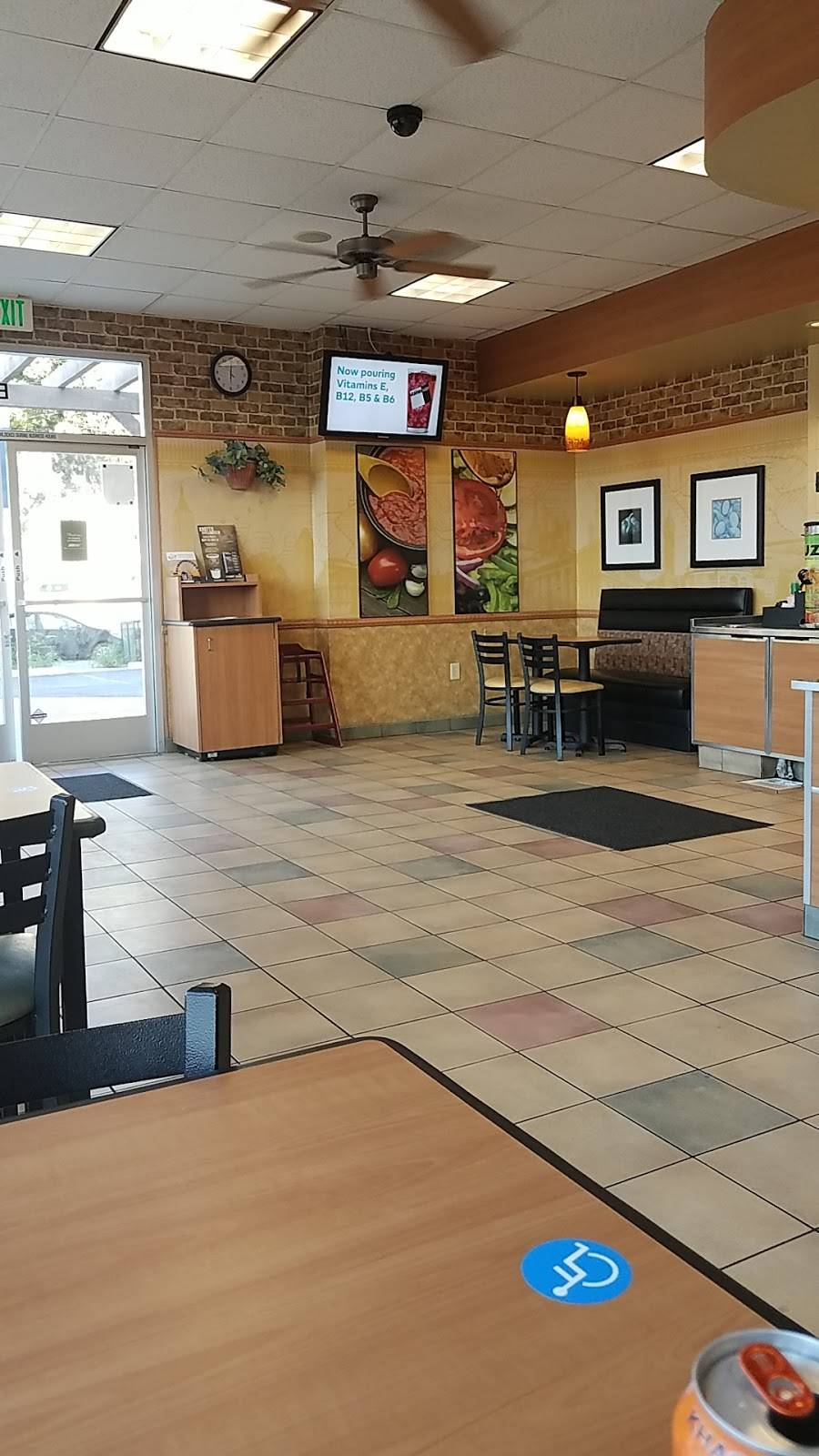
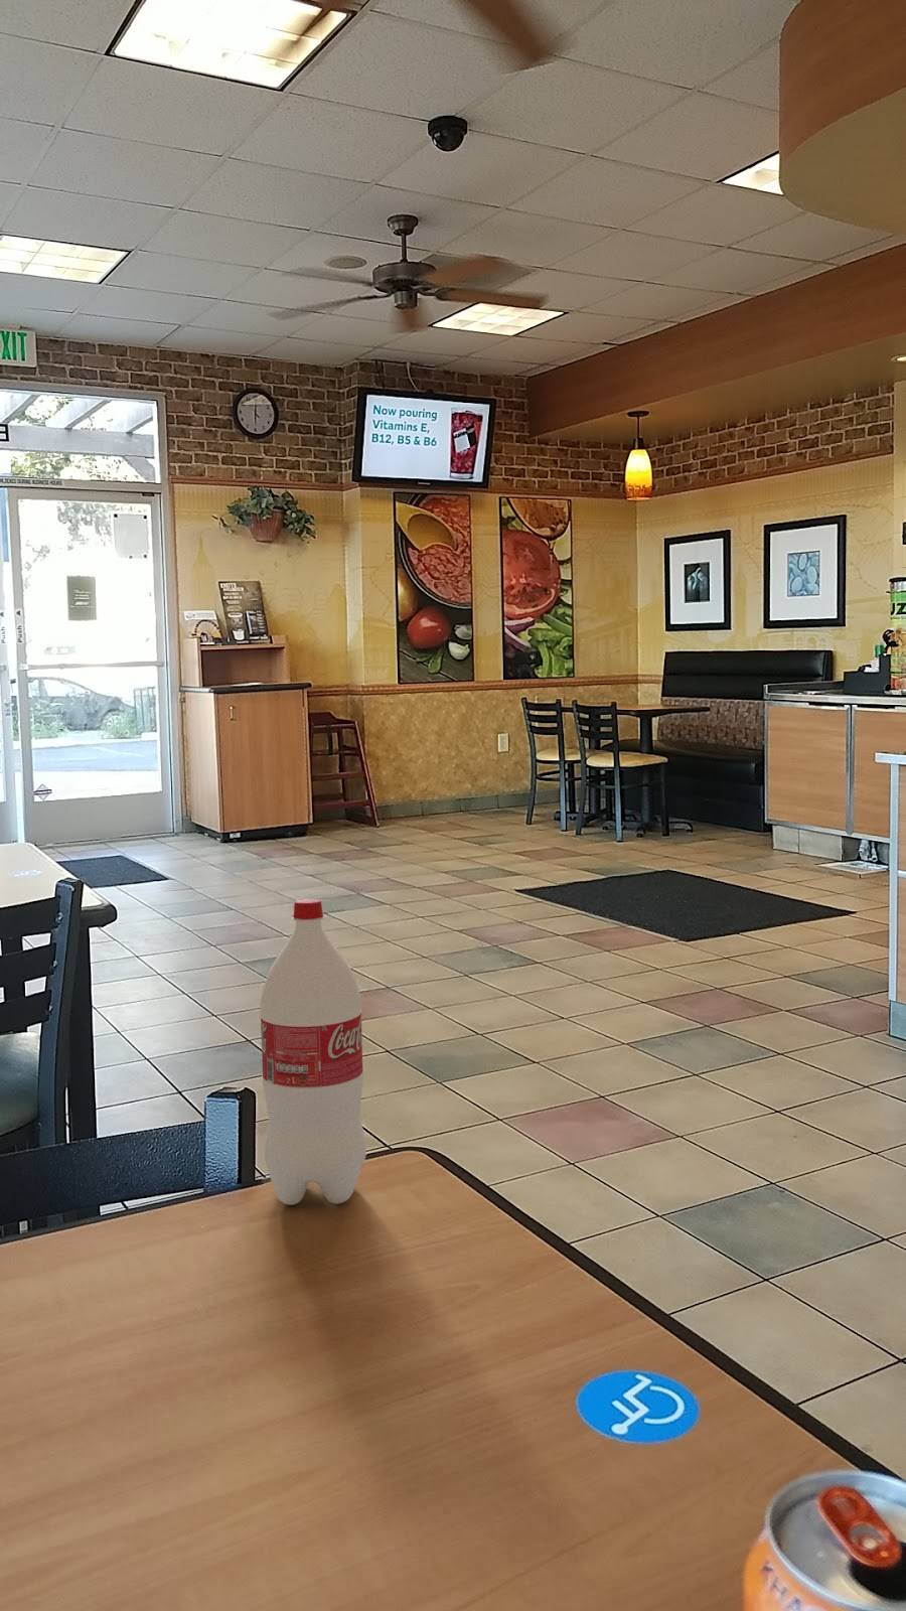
+ bottle [259,898,367,1206]
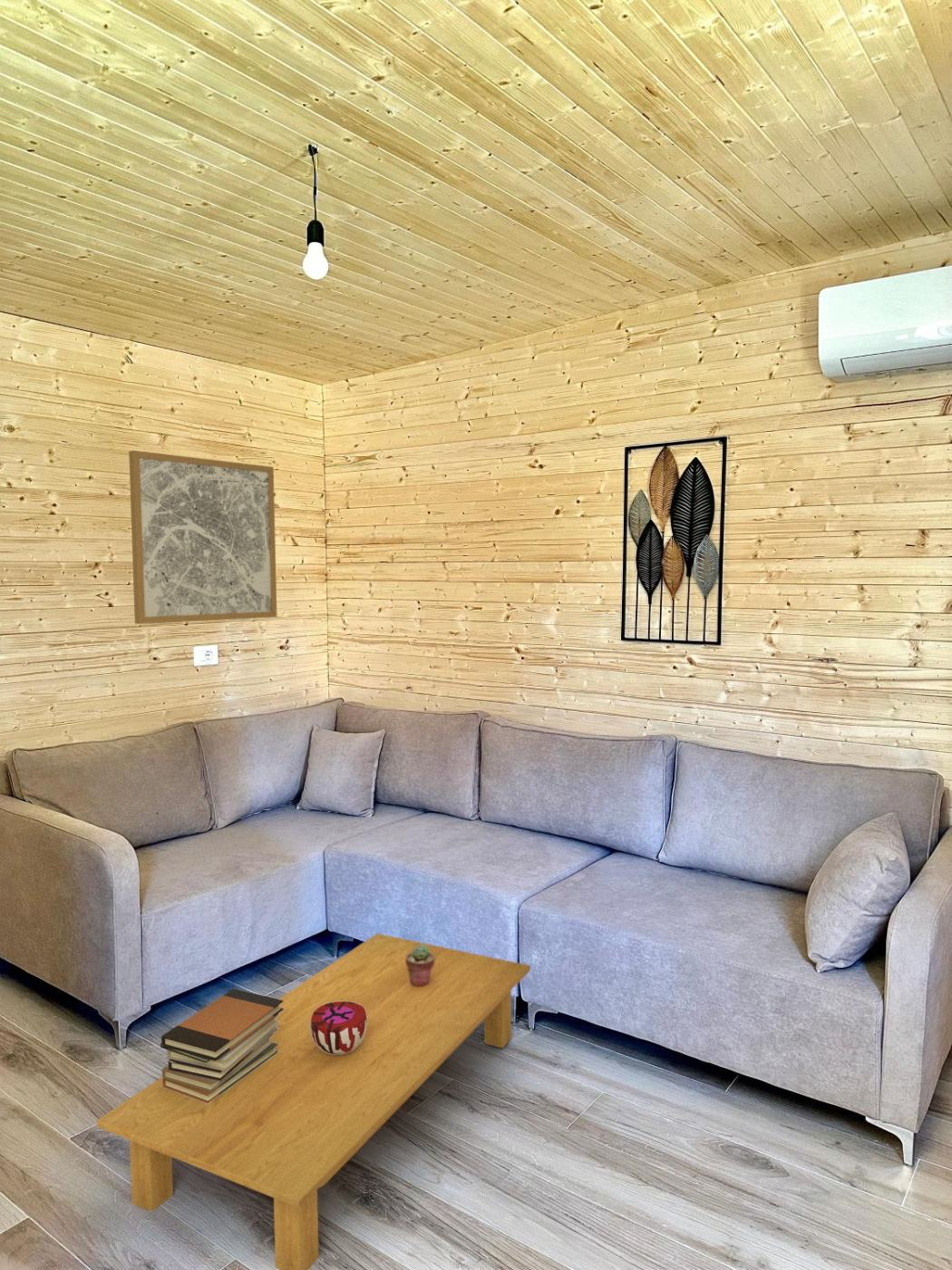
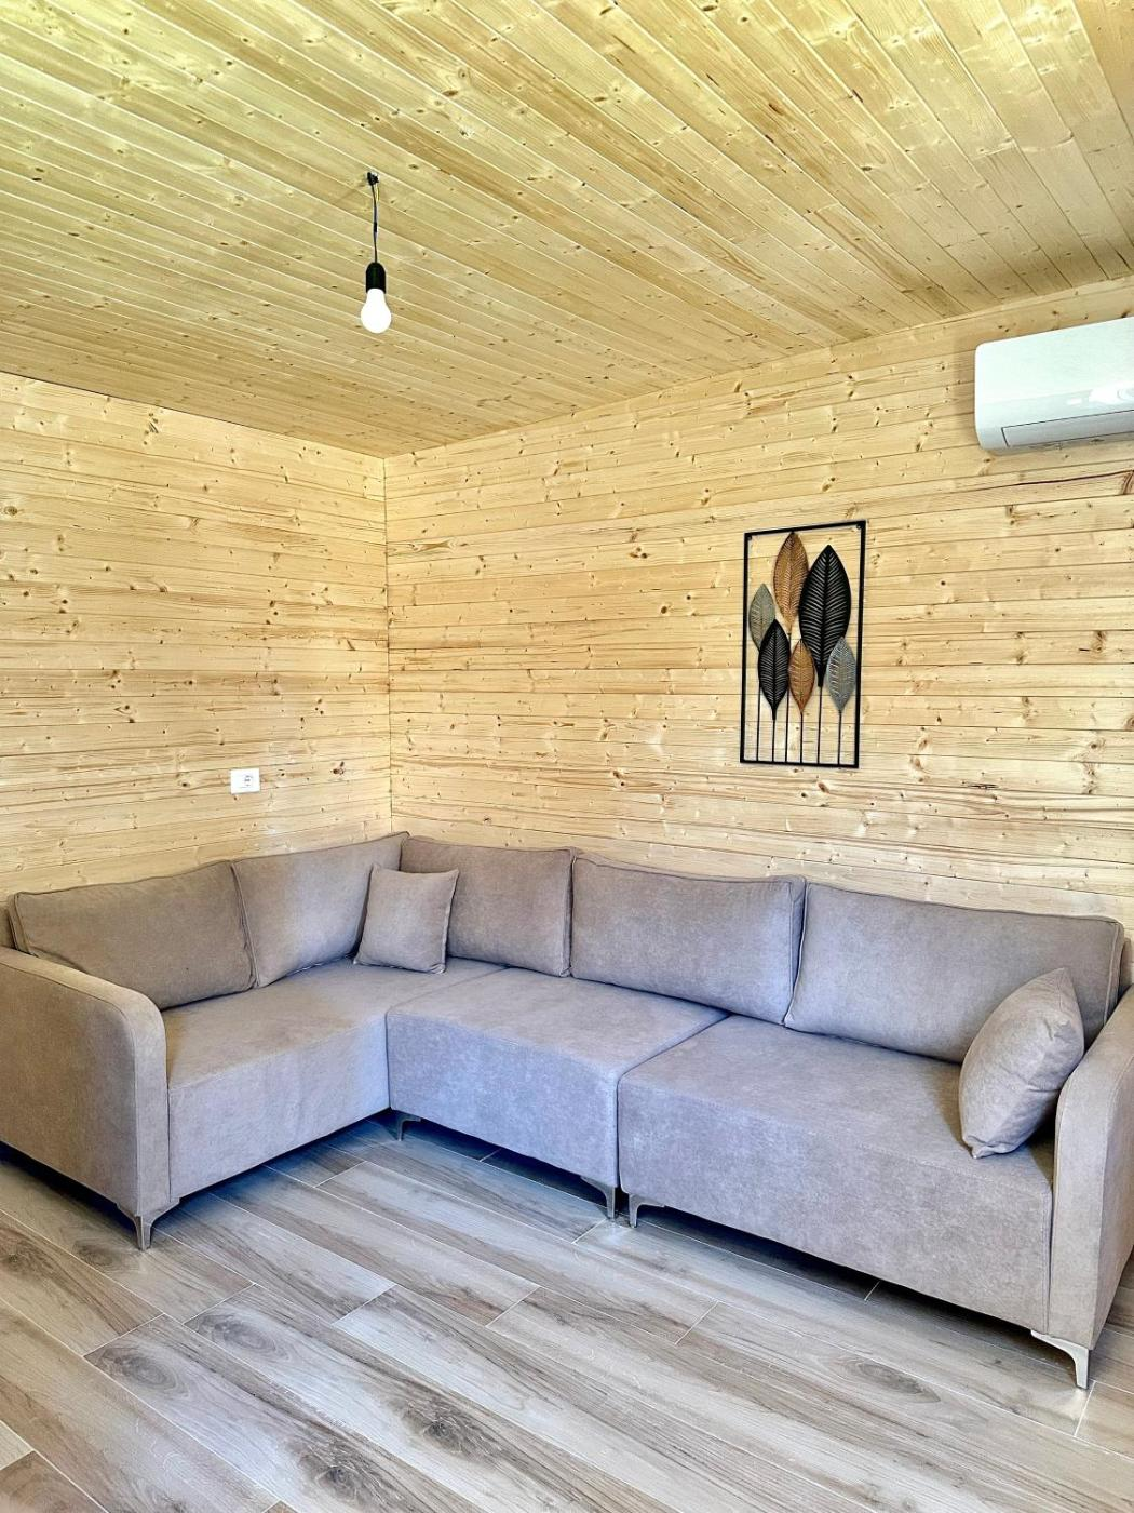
- coffee table [96,933,531,1270]
- decorative bowl [310,1001,367,1054]
- potted succulent [405,945,434,987]
- book stack [160,988,284,1104]
- wall art [128,449,278,625]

* _PROBLEM TO SOLVE_:
Give back, word for word, only the lines from the one containing "- decorative bowl [310,1001,367,1054]" through the closing line of the entries.

* _TASK RESULT_:
- decorative bowl [310,1001,367,1054]
- potted succulent [405,945,434,987]
- book stack [160,988,284,1104]
- wall art [128,449,278,625]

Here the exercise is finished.